The reason I don't use the gas air compressor is because although it is a 5 hp engine, is has just 2 "torpedo" tanks. I need 13 cfm at 30 psi for my guns. The little compressor head would have to run at full throttle to keep up, THAT is where my issue lies.

If I take the gas motor off and mount it with the Newman compressor head on my horizontal 60 gallon tank, and just run the gas motor at idle, I won't have anywhere near the amount of friction heat to deal with, which when pumped into a much cooler air hose, creates condensation, and a lot of it from what I experienced last year just doing some bead blasting.

Does that make more sense?

Mar 08, 2018
unloading; and water
by: Doug in s.d.ca.

I am not mechanically intelligent enough to understand how these older, continuous running compressors work (how they don't overfill the air tank).
>> Three main ways - one is an automatic clutch, like on some motor bikes, not that I've actually seen that type on a compressor. Two is a fork that slides under the intake valve, holding it open so no compression takes place. That type is used on many air-brake pumps. Three is to just open sort of a three way valve to the atmosphere - one leg is from the compressor, and one just goes to ambient air, while the other goes to the tank.
<<

I do have an emglo gas air compressor. I might just mount the gas engine to the Newman compressor, switch the pulleys if possible, then run the gas engine at idle. Not sure how much work it would be, but definitely worth it in the end.
>> It's doable, but then you say; <<

I can't use the gas compressor for painting as it develops way too much water in the air lines (I'm shooting moisture cured 2k Urethane). Any thoughts?

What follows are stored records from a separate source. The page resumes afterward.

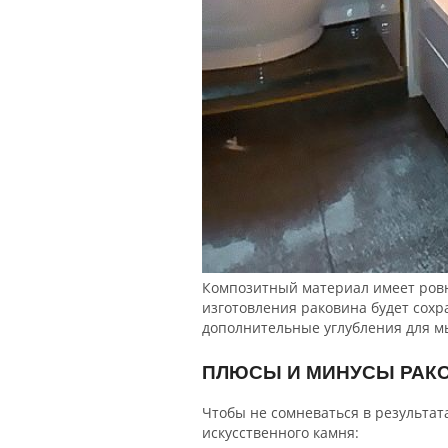
Композитный материал имеет ровн
изготовления раковина будет сохр
дополнительные углубления для м
ПЛЮСЫ И МИНУСЫ РАКО
Чтобы не сомневаться в результат
искусственного камня: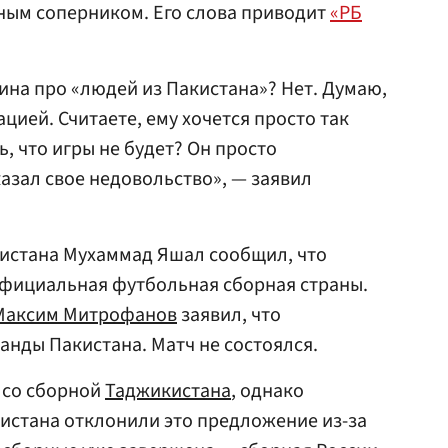
ным соперником. Его слова приводит
«РБ
пина про «людей из Пакистана»? Нет. Думаю,
ацией. Считаете, ему хочется просто так
ь, что игры не будет? Он просто
зал свое недовольство», — заявил
истана Мухаммад Яшал сообщил, что
официальная футбольная сборная страны.
Максим Митрофанов
заявил, что
нды Пакистана. Матч не состоялся.
 со сборной
Таджикистана
, однако
истана отклонили это предложение из-за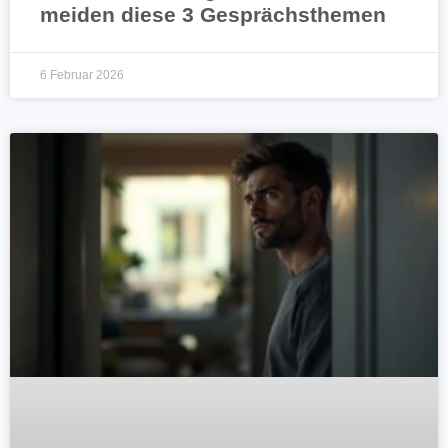
meiden diese 3 Gesprächsthemen
6 Februar 2026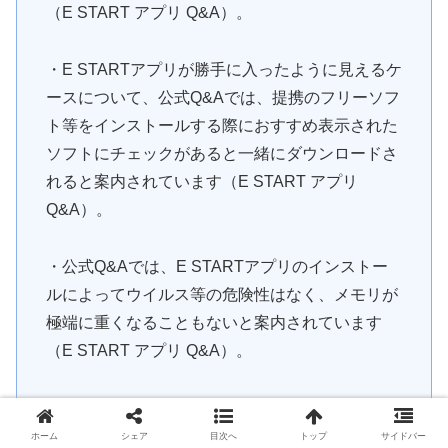
（E START アプリ Q&A）。
・E STARTアプリが勝手に入ったように見えるケ
ースについて、公式Q&Aでは、提携のフリーソフ
ト等をインストールする際におすすめ表示された
ソフトにチェックがあると一緒にダウンロードさ
れると案内されています（E START アプリ
Q&A）。
・公式Q&Aでは、E STARTアプリのインストー
ルによってウイルス等の危険性はなく、メモリが
極端に重くなることもないと案内されています
（E START アプリ Q&A）。
・最新のE STARTアプリの推奨環境OSは
Windows 10とWindows 11で、対応ブラウザは
ホーム
シェア
目次へ
トップ
サイドバー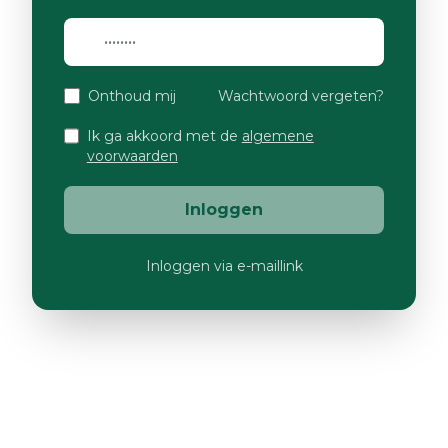
Onthoud mij
Wachtwoord vergeten?
Ik ga akkoord met de
algemene
voorwaarden
Inloggen
Inloggen via e-maillink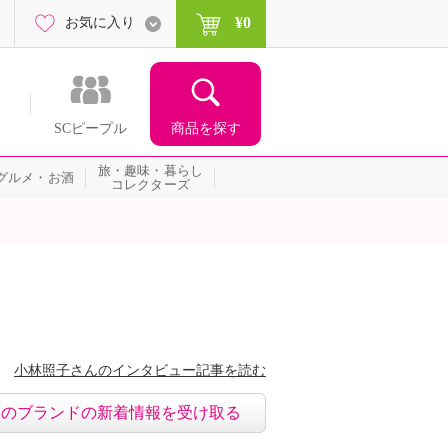
¥0
お気に入り
商品を探す
SCピープル
旅・趣味・暮らし
グルメ・お酒
コレクターズ
小林照子さんのインタビュー記事を読む
このブランドの新着情報を受け取る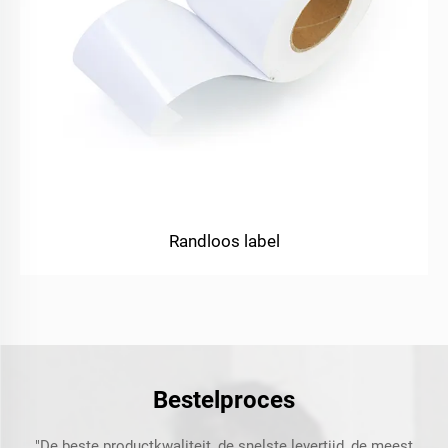
Randloos label
Bestelproces
"De beste productkwaliteit, de snelste levertijd, de meest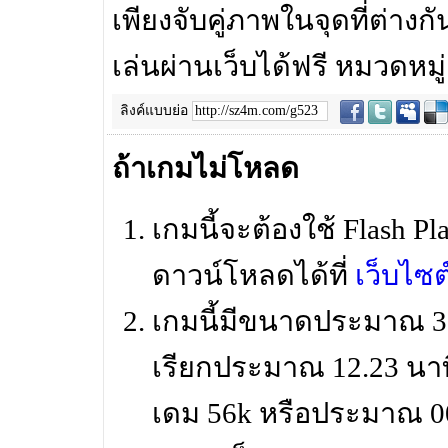
เพียงจับคู่ภาพในจุดที่ต่างก
เล่นผ่านเว็บได้ฟรี
หมวดหมู่
ลิงค์แบบย่อ
ถ้าเกมไม่โหลด
เกมนี้จะต้องใช้ Flash Pl
ดาวน์โหลดได้ที่
เว็บไซ
เกมนี้มีขนาดประมาณ 3,7
เรียกประมาณ 12.23 นาที
เดม 56k หรือประมาณ 00.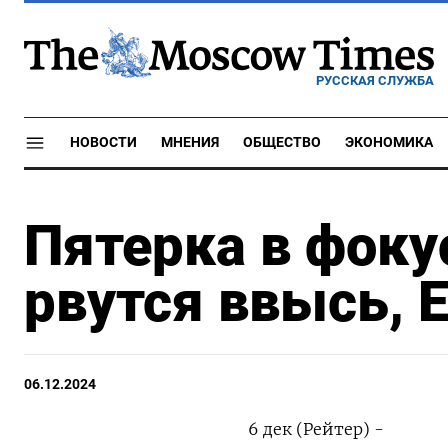
РУССКАЯ СЛУЖБА
НОВОСТИ
МНЕНИЯ
ОБЩЕСТВО
ЭКОНОМИКА
Пятерка в фоку
рвутся ввысь, 
06.12.2024
6 дек (Рейтер) -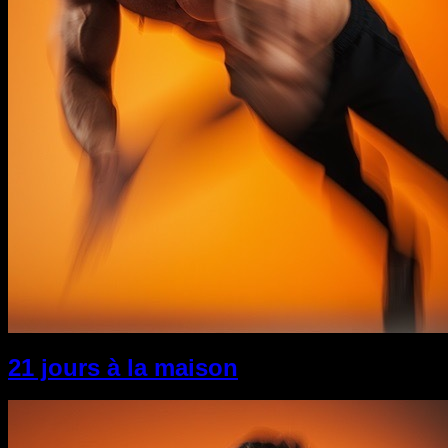
21 jours à la maison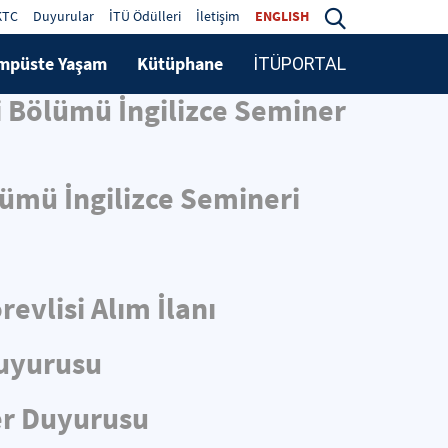
KTC
Duyurular
İTÜ Ödülleri
İletişim
ENGLISH
mpüste Yaşam
Kütüphane
İTÜPORTAL
i Bölümü İngilizce Seminer
lümü İngilizce Semineri
evlisi Alım İlanı
Duyurusu
er Duyurusu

>> Yes. A given amount of ambient air will generate the same amount of water, no matter what. Period. See:

https://www.about-air-compressors.com/compressor-water.html

Take that first link to learn about where the water comes from, then go back for what you can do about it.

HTH...

Mar 08, 2018
And another thing...
by: Steven

I am not mechanically intelligent enough to understand how these older, continuous running compressors work (how they don't overfill the air tank). I do have an emglo gas air compressor. I might just mount the gas engine to the Newman compressor, switch the pulleys if possible, then run the gas engine at idle. Not sure how much work it would be, but definitely worth it in the end. I can't use the gas compressor for painting as it develops way too much water in the air lines (I'm shooting moisture cured 2k Urethane). Any thoughts?

Mar 08, 2018
Motor voltage
by: Doug in s.d.ca.

Is it 3-phase or tri-voltage? I think the latter.

If it's 3-phase, then all three wires are "hot". And there should be a green wire or ground point on the motor, somewhere.

If single phase, then yes, the white is neutral, red and black hot. And there still should be a ground point, somewhere.

Can you get a better shot of the motor plate? Can't read a lot of it...

If it's single phase, then 8KW *may* start it, but more likely the 10KW unit would be advised.